Depending on what you're actually trying to do, you could be interested in using submodules, which are essentially a mechanism for placing repos inside of repos, so that you can have a meta-project repository which contains sub-project (embedded) repositories.

Jefromi
Jefromi, I understand the space considerations of branches, but I think you are clarifying my actual question - that a branch is a state of an entire repo. I'm going to have to look more into submodules
Peter M
@Peter M: There are a ton of questions here about submodules; hopefully you should be able to find what you need.
Jefromi
@Peter: Technically speaking, a "commit" is a state of an entire repo. A branch is a series of commits that diverges from another branch, having a common parent at one point in the repository's commit history.
Santa
@Santa: Technically, a branch is merely a pointer to a commit, as I said in my answer. It may or may not have diverged from another branch.

★ ★ ★ ★

USING THE INFORMATION:
1. Repeat the Git branches and submodules thread word for word, between "Depending on what" and "sub-project (embedded) repositories.", inclusive.
2. Carry on the thread about Git branches and submodules from its last line.

★ ★ ★ ★

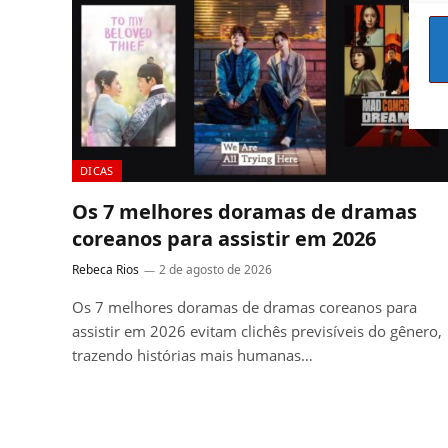
DICAS
Os 7 melhores doramas de dramas
coreanos para assistir em 2026
Rebeca Rios
2 de agosto de 2026
Os 7 melhores doramas de dramas coreanos para
assistir em 2026 evitam clichês previsíveis do gênero,
trazendo histórias mais humanas…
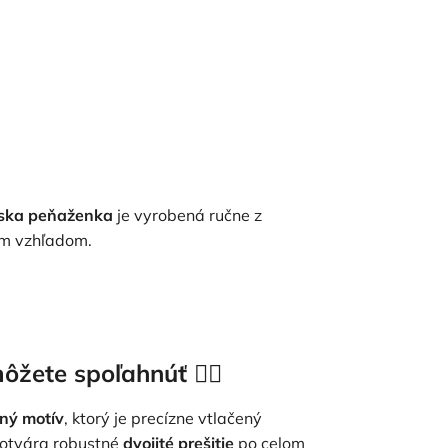
ska peňaženka
je vyrobená ručne z
ým vzhľadom.
môžete spoľahnúť 👍🏻
ný motív
, ktorý je precízne vtlačený
dotvára robustné
dvojité prešitie
po celom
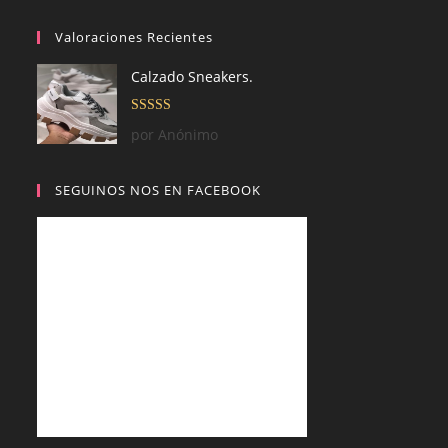
Valoraciones Recientes
Calzado Sneakers.
Valorado con
por Anónimo
5
de 5
SEGUINOS NOS EN FACEBOOK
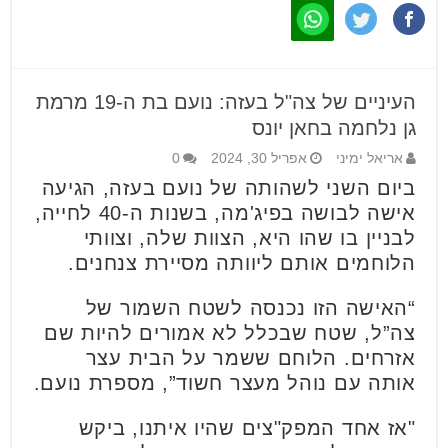
העיניים של צה"ל בעזה: נועם בת ה-19 מרמת
גן נלחמה בחאן יונס
אריאל ימיני
אפריל 30, 2024
0
ביום השני לשהותה של נועם בעזה, הגיעה
אישה לבושה בפיג'מה, בשנות ה-40 לחייה,
לבניין בו שהו היא, הצוות שלה, וצוותי
הלוחמים אותם ליוותה מסיירת צנחנים.
“האישה הזו נכנסה לשטח השמור של
צה”ל, שטח שבכלל לא אמורים להיות שם
אזרחים. הלוחם ששמר על הבית עצר
אותה עם נוהל מעצר חשוד”, מספרת נועם.
"אז אחד המפק"צים שהיו איתנו, ביקש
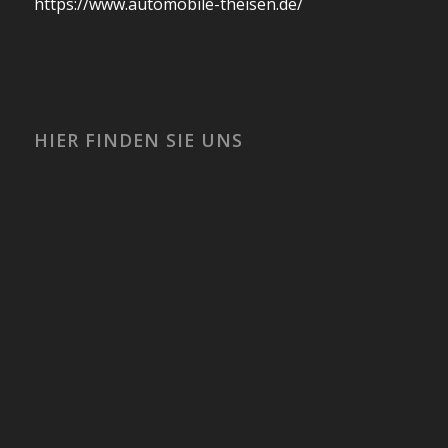
https://www.automobile-theisen.de/
HIER FINDEN SIE UNS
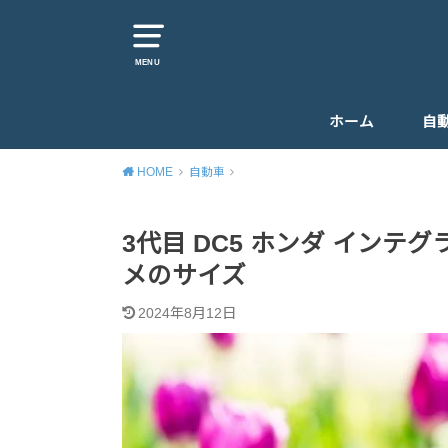
MENU
ホーム
自
HOME
自動車
3代目 DC5 ホンダ インテグ
メのサイズ
2024年8月12日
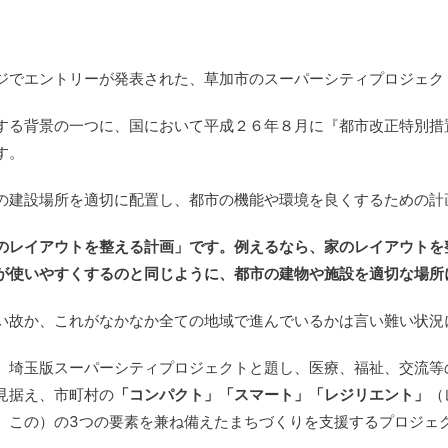
ジでエントリーが発表された、草加市のスーパーシティプロジェク
する背景の一つに、国において平成２６年８月に『都市改正特別措
す。
の建設場所を適切に配置し、都市の機能や環境を良くするための計
のレイアウトを整える計画」です。例えるなら、家のレイアウトを
が使いやすくするのと同じように、都市の建物や施設を適切な場所
い故か、これがなかなか全ての地域で進んでいるかは言い難い状況
、埼玉版スーパーシティプロジェクトと題し、医療、福祉、交流等
見据え、市町村の
「コンパクト」「スマート」「レジリエント」
（
、この）の3つの要素を兼ね備えたまちづくりを支援するプロジェ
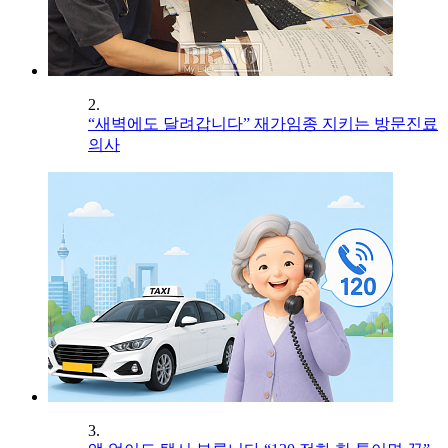
2.
“새벽에도 달려갑니다” 재가임종 지키는 방문진료
의사
3.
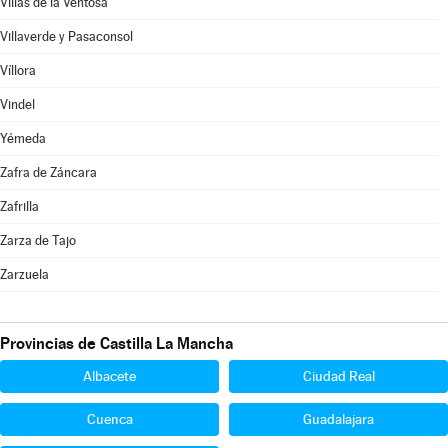
Villas de la Ventosa
Villaverde y Pasaconsol
Víllora
Vindel
Yémeda
Zafra de Záncara
Zafrilla
Zarza de Tajo
Zarzuela
Provincias de Castilla La Mancha
Albacete
Ciudad Real
Cuenca
Guadalajara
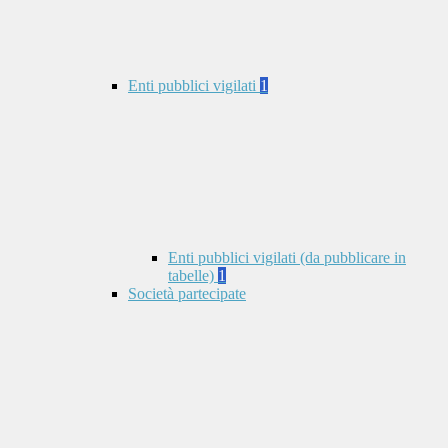
Enti pubblici vigilati
1
Enti pubblici vigilati (da pubblicare in
tabelle)
1
Società partecipate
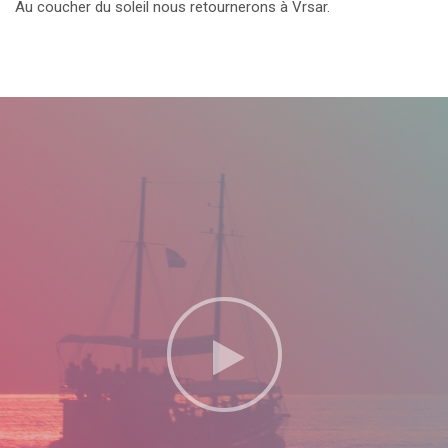
Au coucher du soleil nous retournerons à Vrsar.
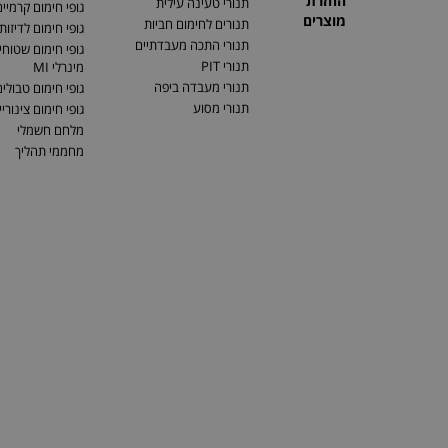
החזרת
תנורי טעינה עילית
גופי חימום קרמיי
מוצרים
תנורים לחימום חביות
גופי חימום לדיזות
תנורי התכה מעבדתיים
גופי חימום שטוחים
תנורי PIT
מינרלי MI
תנורי מעבדה ביפה
גופי חימום טבולי
תנורי מסוע
גופי חימום צינוריי
מלחם חשמלי
מחממי תהליך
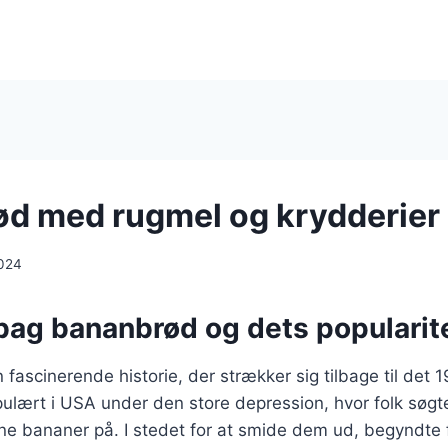
d med rugmel og krydderier
024
 bag bananbrød og dets popularit
fascinerende historie, der strækker sig tilbage til det 
pulært i USA under den store depression, hvor folk søgt
e bananer på. I stedet for at smide dem ud, begyndte 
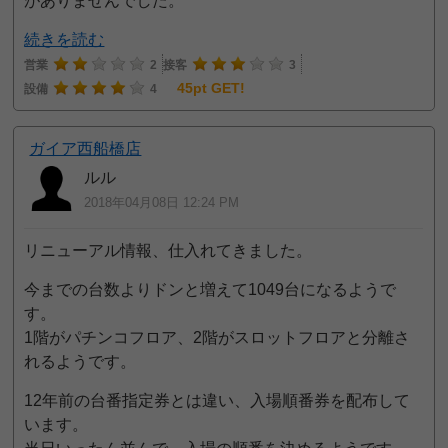
がありませんでした。
続きを読む
営業
2
接客
3
45pt GET!
設備
4
ガイア西船橋店
ルル
2018年04月08日 12:24 PM
リニューアル情報、仕入れてきました。
今までの台数よりドンと増えて1049台になるようで
す。
1階がパチンコフロア、2階がスロットフロアと分離さ
れるようです。
12年前の台番指定券とは違い、入場順番券を配布して
います。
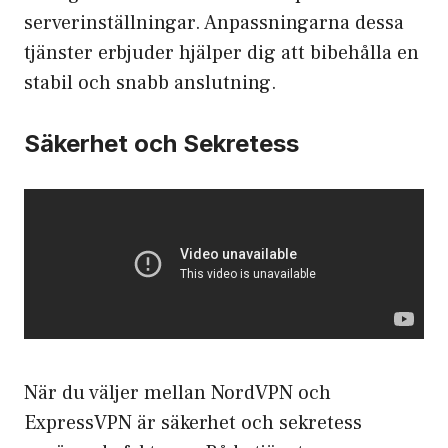
serverinställningar. Anpassningarna dessa
tjänster erbjuder hjälper dig att bibehålla en
stabil och snabb anslutning.
Säkerhet och Sekretess
När du väljer mellan NordVPN och
ExpressVPN är säkerhet och sekretess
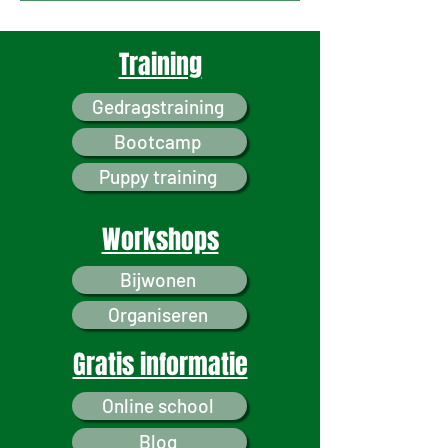
Training
Gedragstraining
Bootcamp
Puppy training
Workshops
Bijwonen
Organiseren
Gratis informatie
Online school
Blog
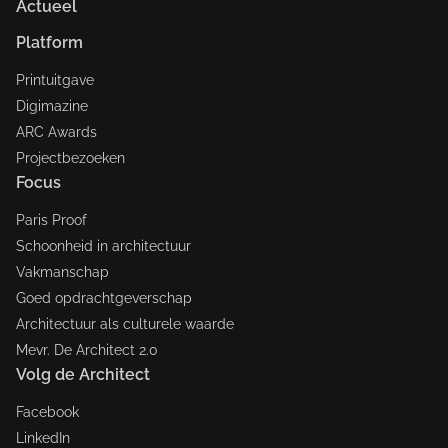
Actueel
Platform
Printuitgave
Digimazine
ARC Awards
Projectbezoeken
Focus
Paris Proof
Schoonheid in architectuur
Vakmanschap
Goed opdrachtgeverschap
Architectuur als culturele waarde
Mevr. De Architect 2.0
Volg de Architect
Facebook
LinkedIn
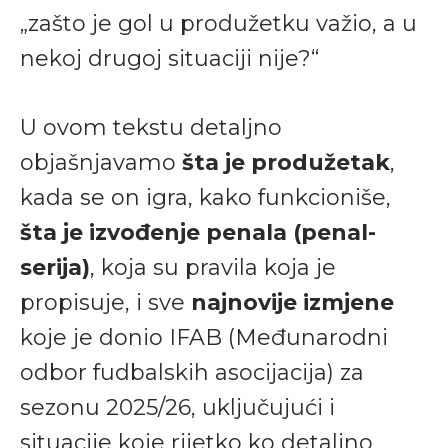
„zašto je gol u produžetku važio, a u
nekoj drugoj situaciji nije?“
U ovom tekstu detaljno
objašnjavamo
šta je produžetak
,
kada se on igra, kako funkcioniše,
šta je izvođenje penala (penal-
serija)
, koja su pravila koja je
propisuje, i sve
najnovije izmjene
koje je donio IFAB (Međunarodni
odbor fudbalskih asocijacija) za
sezonu 2025/26, uključujući i
situacije koje rijetko ko detaljno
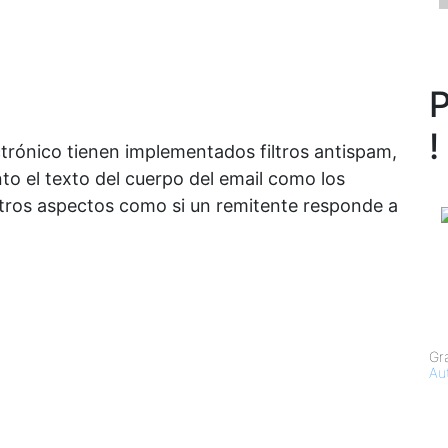
P
!
ctrónico tienen implementados filtros antispam,
nto el texto del cuerpo del email como los
otros aspectos como si un remitente responde a
Gr
Au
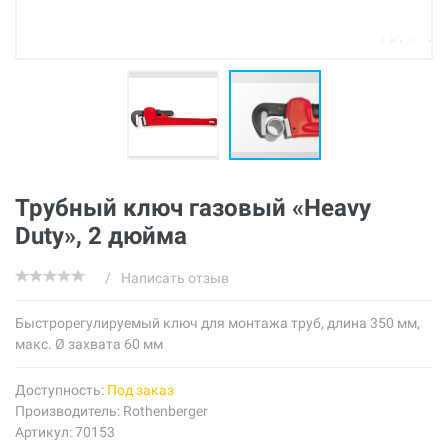
Трубный ключ газовый «Heavy
Duty», 2 дюйма
/
Написать отзыв
Быстрорегулируемый ключ для монтажа труб, длина 350 мм,
макс. Ø захвата 60 мм
Доступность:
Под заказ
Производитель:
Rothenberger
Артикул: 70153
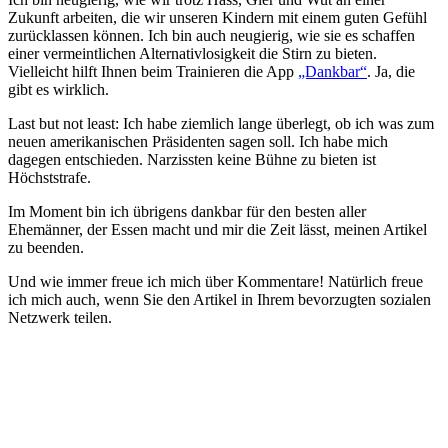
Zukunft arbeiten, die wir unseren Kindern mit einem guten Gefühl
zurücklassen können. Ich bin auch neugierig, wie sie es schaffen
einer vermeintlichen Alternativlosigkeit die Stirn zu bieten.
Vielleicht hilft Ihnen beim Trainieren die App
„Dankbar“
. Ja, die
gibt es wirklich.
Last but not least: Ich habe ziemlich lange überlegt, ob ich was zum
neuen amerikanischen Präsidenten sagen soll. Ich habe mich
dagegen entschieden. Narzissten keine Bühne zu bieten ist
Höchststrafe.
Im Moment bin ich übrigens dankbar für den besten aller
Ehemänner, der Essen macht und mir die Zeit lässt, meinen Artikel
zu beenden.
Und wie immer freue ich mich über Kommentare! Natürlich freue
ich mich auch, wenn Sie den Artikel in Ihrem bevorzugten sozialen
Netzwerk teilen.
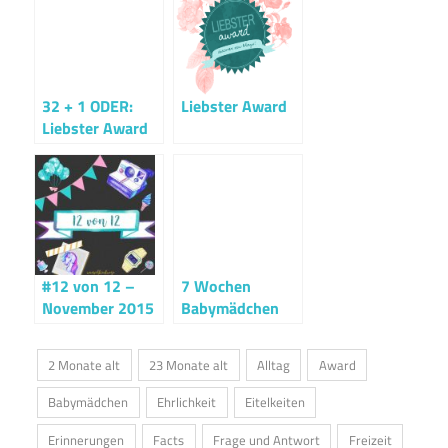
32 + 1 ODER:
Liebster Award
Liebster Award
#12 von 12 –
7 Wochen
November 2015
Babymädchen
2 Monate alt
23 Monate alt
Alltag
Award
Babymädchen
Ehrlichkeit
Eitelkeiten
Erinnerungen
Facts
Frage und Antwort
Freizeit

★ ★ ★ ★

ANSWERS TO THIS EXERCISE:
1.
Depending on what you're actually trying to do, you could be interested in using submodules, which are essentially a mechanism for placing repos inside of repos, so that you can have a meta-project repository which contains sub-project (embedded) repositories.

2.
Jefromi
+1  A: 

Subversion being centralized, you can organize your projects within one repo as you want. Since branchbes are emulated as directory with SVN, you end up mixing:

  • history isolation (which is the main purpose of a branch: you isolate the versions of a set of files from other versions from the same set of files)
  • "component" isolation (a component or module being a group of files each in their own directory)

But with a DVCS, each repository is its own component (or module).
I.e. you don't want to put all your projects within one repo.
Rather you are using submodules (Git) or subrepos (Hg).

That leaves you with the branch as a pure history isolation:
Whe you branch, the history of the all repo creates a new branch ready to record (reference) any new commit you will make.
The is no "cheap copy", just a new pointer made.
Note: Mercurial has a more complex branching model which can involve cloning a repo to create a new branch, but the general principle behind branching stands.

VonC
VonC - I am now beginning to understand that the DVCS is pitched at the module level. But this has implications that I am not happy with as per my question on SU. I effectively have 100-200 separate modules and I can see issues with maintaining that many DVCS repos unless I go down a very structured path in order to ensure a consistent level of maintenance quality.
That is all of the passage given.